___ EXERCISE INPUT

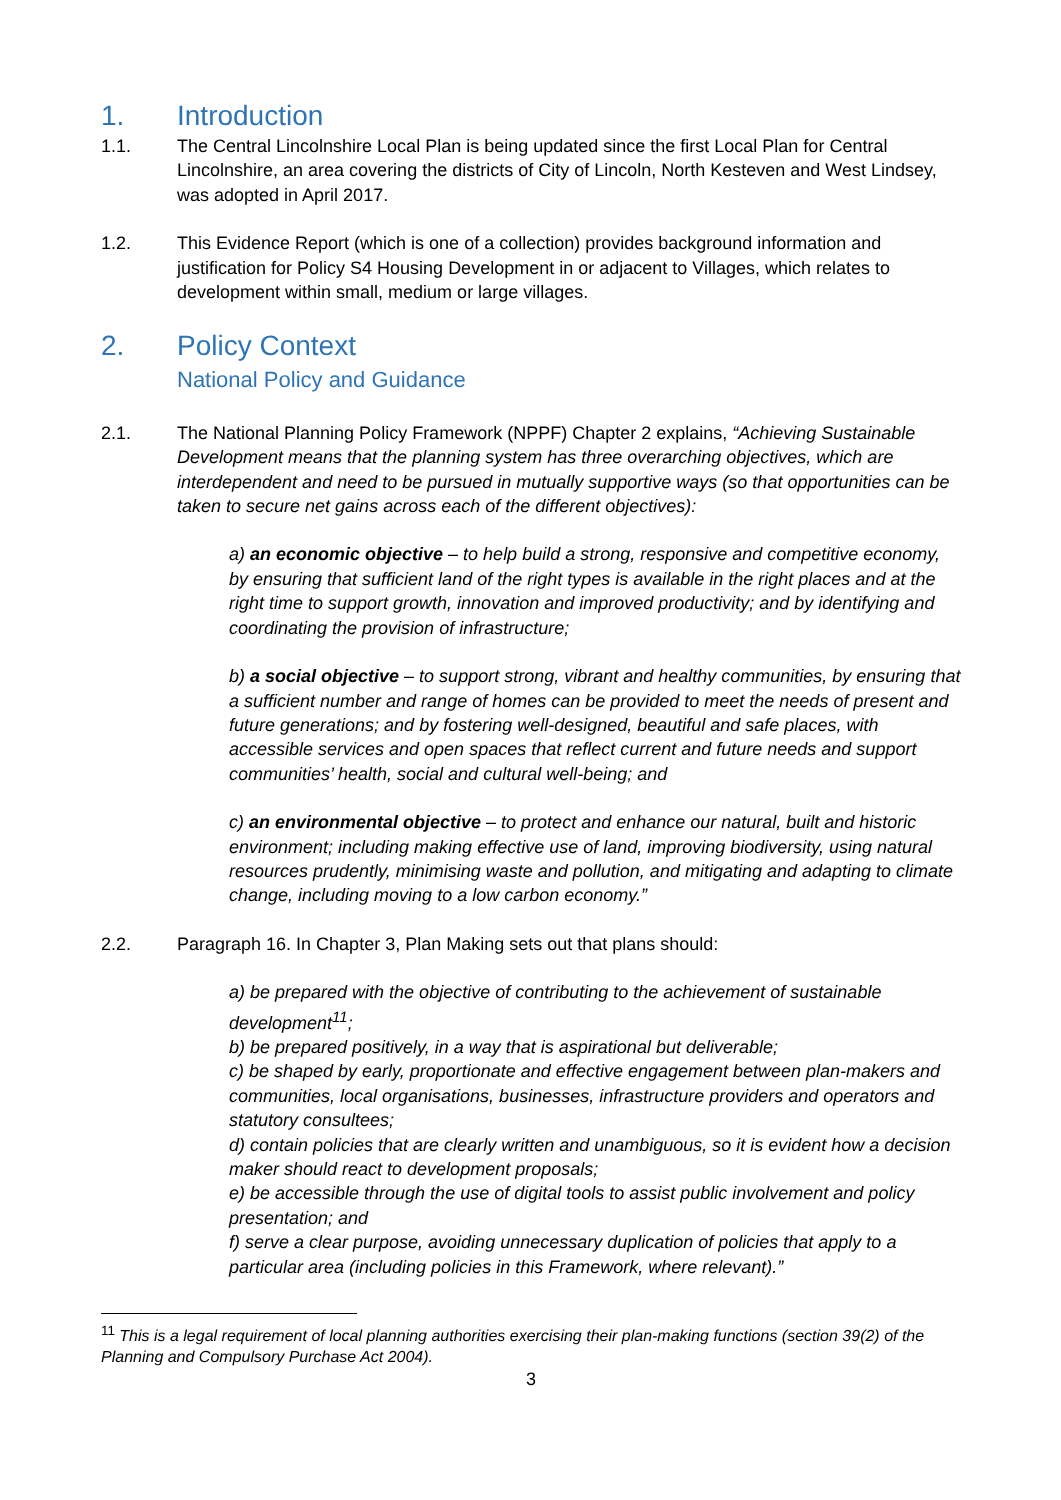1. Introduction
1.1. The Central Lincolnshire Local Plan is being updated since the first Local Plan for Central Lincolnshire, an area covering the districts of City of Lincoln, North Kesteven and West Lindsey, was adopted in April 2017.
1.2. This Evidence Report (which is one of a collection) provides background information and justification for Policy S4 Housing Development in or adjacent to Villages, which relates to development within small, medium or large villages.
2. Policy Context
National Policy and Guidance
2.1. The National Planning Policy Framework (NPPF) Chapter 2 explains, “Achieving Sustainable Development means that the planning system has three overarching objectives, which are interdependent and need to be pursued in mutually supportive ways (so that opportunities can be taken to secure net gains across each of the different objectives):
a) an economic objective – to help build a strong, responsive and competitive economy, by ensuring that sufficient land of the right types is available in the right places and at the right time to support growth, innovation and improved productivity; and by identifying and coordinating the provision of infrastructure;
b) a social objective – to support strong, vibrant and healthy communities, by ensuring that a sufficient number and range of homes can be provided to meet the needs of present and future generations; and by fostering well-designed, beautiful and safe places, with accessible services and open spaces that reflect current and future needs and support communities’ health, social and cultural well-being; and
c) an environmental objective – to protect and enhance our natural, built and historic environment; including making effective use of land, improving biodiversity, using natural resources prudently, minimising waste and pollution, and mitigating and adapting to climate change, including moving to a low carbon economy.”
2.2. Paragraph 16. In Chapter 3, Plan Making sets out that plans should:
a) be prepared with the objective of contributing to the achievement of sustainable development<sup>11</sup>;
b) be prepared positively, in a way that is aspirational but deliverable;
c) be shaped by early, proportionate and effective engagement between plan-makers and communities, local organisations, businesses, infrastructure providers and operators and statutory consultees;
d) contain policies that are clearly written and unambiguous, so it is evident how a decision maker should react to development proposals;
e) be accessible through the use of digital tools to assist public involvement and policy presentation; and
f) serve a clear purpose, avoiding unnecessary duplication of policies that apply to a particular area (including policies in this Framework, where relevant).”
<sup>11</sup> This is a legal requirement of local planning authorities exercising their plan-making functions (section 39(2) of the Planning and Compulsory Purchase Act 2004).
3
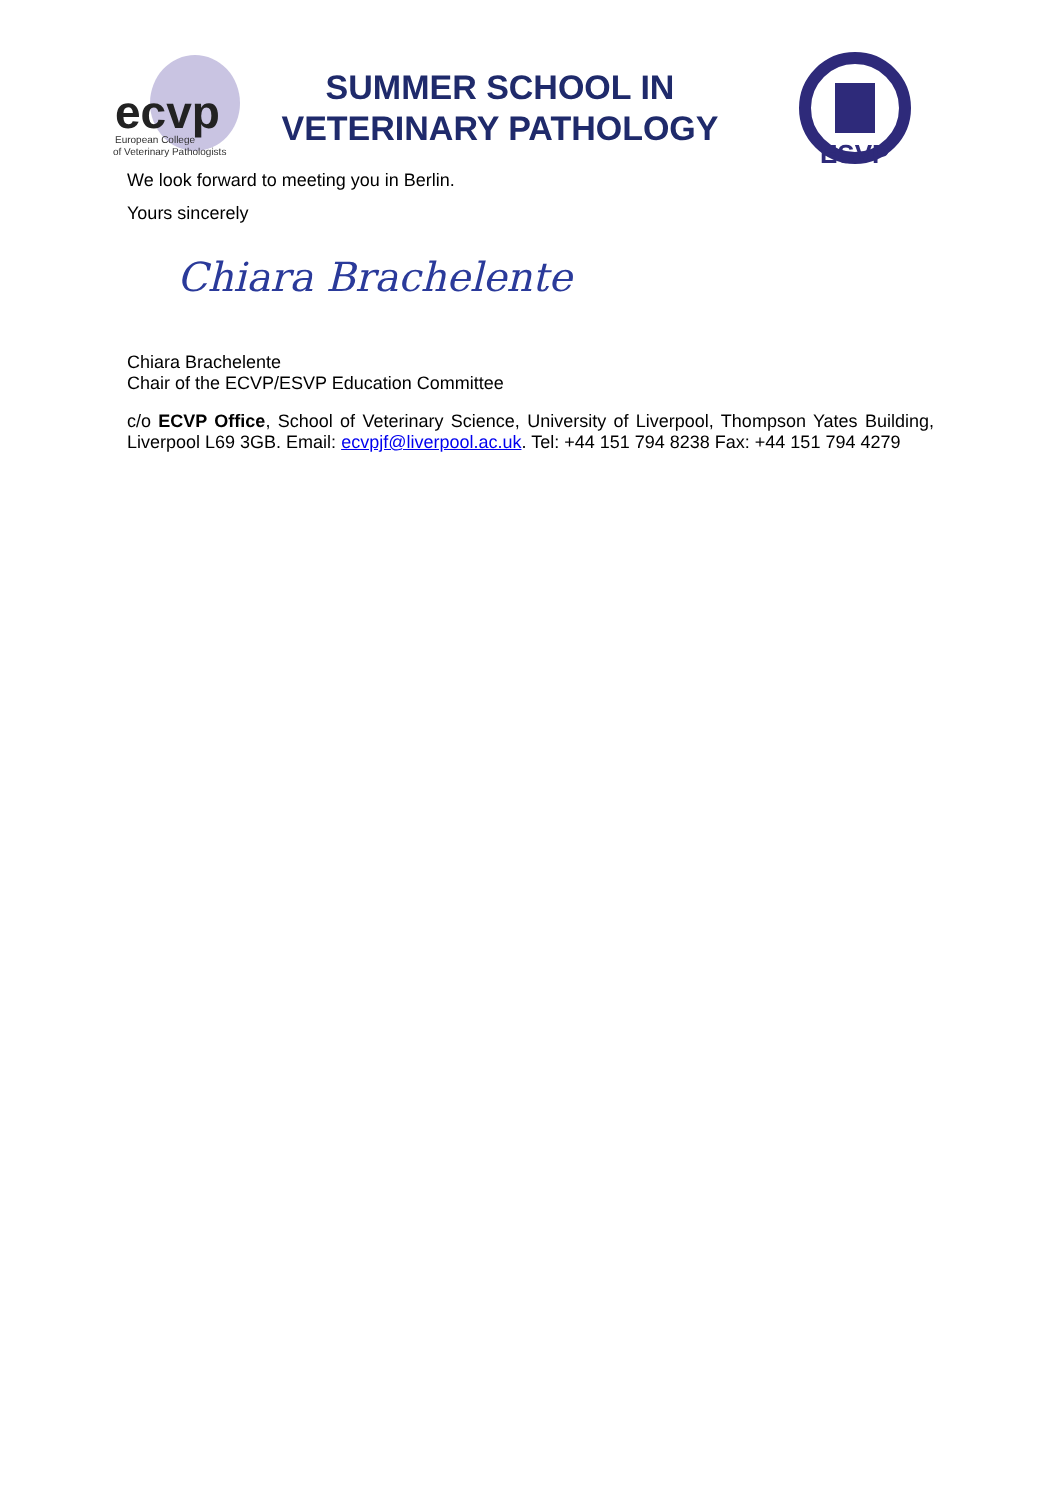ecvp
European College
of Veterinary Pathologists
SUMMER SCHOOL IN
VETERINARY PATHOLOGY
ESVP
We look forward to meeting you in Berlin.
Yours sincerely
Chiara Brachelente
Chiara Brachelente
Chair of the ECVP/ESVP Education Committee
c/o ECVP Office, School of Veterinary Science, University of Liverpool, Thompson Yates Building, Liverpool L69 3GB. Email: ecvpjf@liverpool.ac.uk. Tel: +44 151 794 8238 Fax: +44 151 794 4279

______
___ EXERCISE INPUT

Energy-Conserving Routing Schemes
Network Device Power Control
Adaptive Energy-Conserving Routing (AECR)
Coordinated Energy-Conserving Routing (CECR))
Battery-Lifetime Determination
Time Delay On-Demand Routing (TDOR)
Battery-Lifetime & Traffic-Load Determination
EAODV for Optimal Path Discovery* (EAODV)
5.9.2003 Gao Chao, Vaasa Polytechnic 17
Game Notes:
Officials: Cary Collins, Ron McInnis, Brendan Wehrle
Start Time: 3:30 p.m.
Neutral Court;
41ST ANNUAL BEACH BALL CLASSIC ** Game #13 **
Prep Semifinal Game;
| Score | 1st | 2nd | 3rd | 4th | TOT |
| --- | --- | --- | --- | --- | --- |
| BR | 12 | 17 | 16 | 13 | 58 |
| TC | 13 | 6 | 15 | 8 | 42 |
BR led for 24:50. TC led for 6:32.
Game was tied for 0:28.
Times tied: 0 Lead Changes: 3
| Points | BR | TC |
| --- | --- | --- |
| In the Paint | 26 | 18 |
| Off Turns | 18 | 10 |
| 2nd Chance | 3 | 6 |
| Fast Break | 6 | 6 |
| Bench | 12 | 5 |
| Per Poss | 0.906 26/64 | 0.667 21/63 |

______
___ EXERCISE INPUT

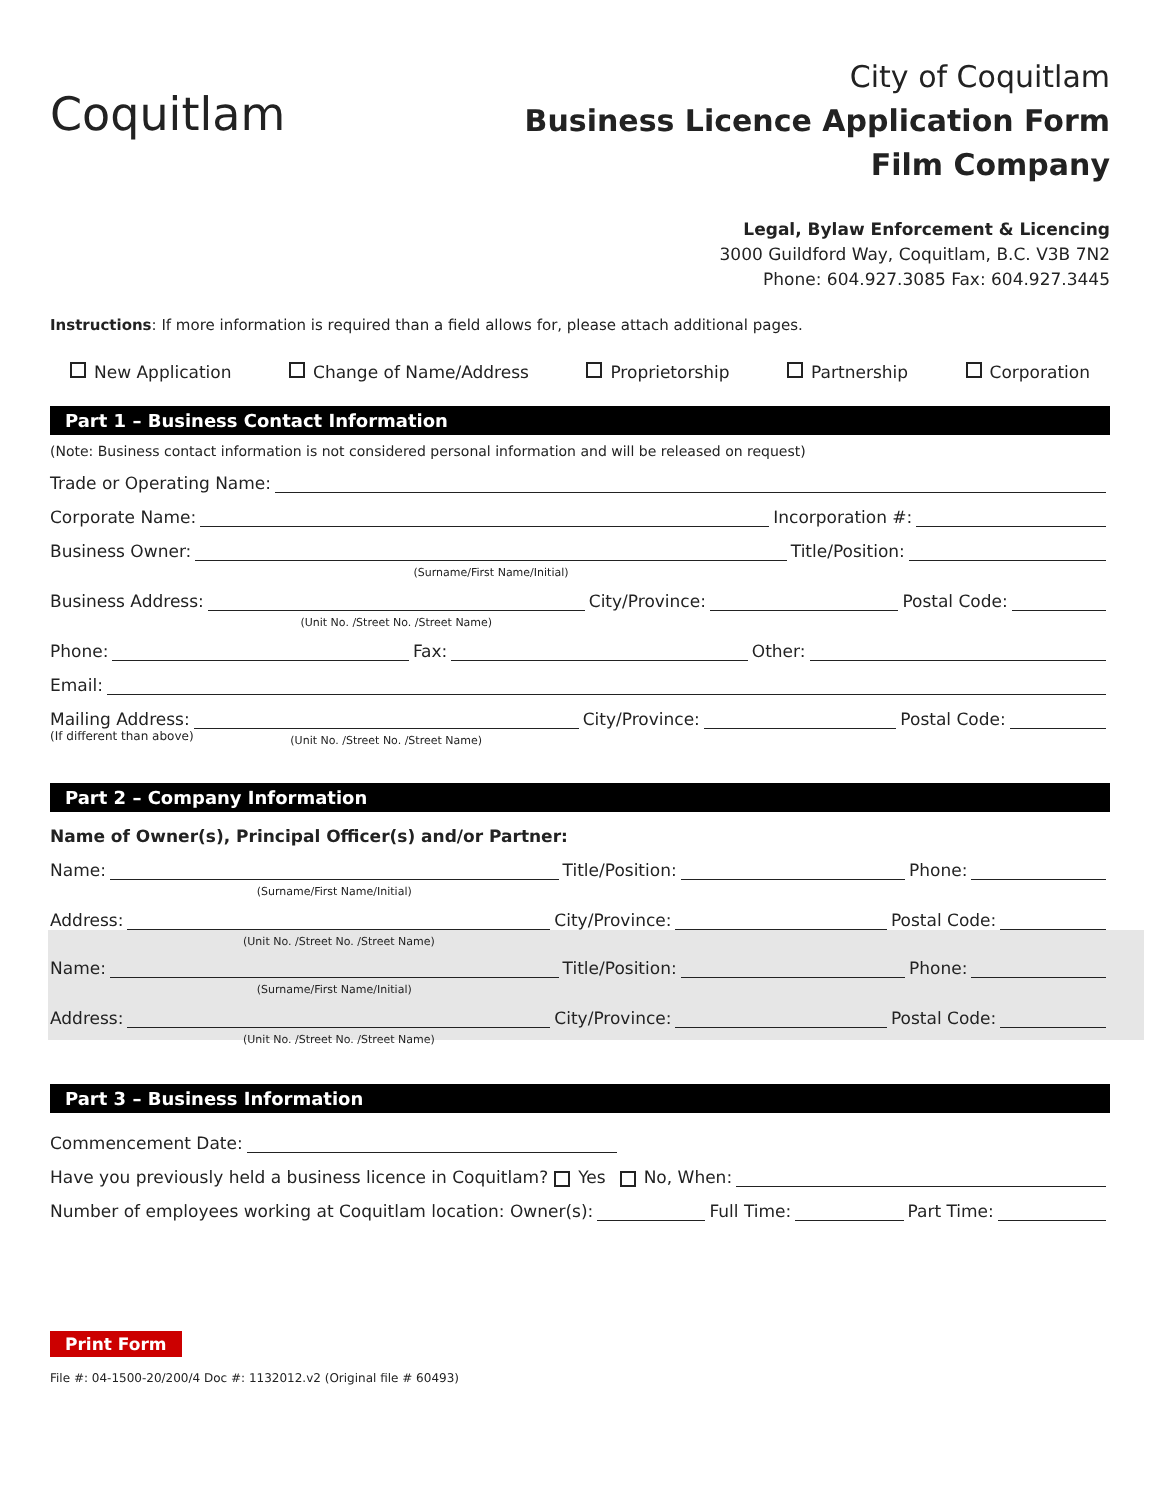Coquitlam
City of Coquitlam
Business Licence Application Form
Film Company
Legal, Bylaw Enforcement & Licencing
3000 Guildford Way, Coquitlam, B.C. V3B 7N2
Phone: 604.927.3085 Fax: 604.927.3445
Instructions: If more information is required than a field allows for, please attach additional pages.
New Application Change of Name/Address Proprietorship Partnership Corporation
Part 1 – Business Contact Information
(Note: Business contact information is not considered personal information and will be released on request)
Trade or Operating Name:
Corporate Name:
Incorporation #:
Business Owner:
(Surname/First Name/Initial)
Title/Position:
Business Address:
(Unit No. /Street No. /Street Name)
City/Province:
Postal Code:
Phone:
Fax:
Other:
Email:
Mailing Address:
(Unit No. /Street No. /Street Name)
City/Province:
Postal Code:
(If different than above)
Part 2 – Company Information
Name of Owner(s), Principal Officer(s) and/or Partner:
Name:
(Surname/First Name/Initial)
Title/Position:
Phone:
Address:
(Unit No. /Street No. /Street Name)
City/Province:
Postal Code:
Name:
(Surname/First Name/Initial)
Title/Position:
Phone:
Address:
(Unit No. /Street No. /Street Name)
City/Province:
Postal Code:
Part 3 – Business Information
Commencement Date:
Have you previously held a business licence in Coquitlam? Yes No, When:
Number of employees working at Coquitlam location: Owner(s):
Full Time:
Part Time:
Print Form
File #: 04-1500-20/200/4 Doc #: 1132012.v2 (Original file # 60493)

______

> **AIM OF THE TASK**
What you return must be an exact retyping of the lines above starting at the line with "City of Coquitlam" and ending at the line with "Phone: 604.927.3085 Fax: 604.927.3445", and nothing besides.

> **ANSWER TO THIS TASK**
City of Coquitlam
Business Licence Application Form
Film Company
Legal, Bylaw Enforcement & Licencing
3000 Guildford Way, Coquitlam, B.C. V3B 7N2
Phone: 604.927.3085 Fax: 604.927.3445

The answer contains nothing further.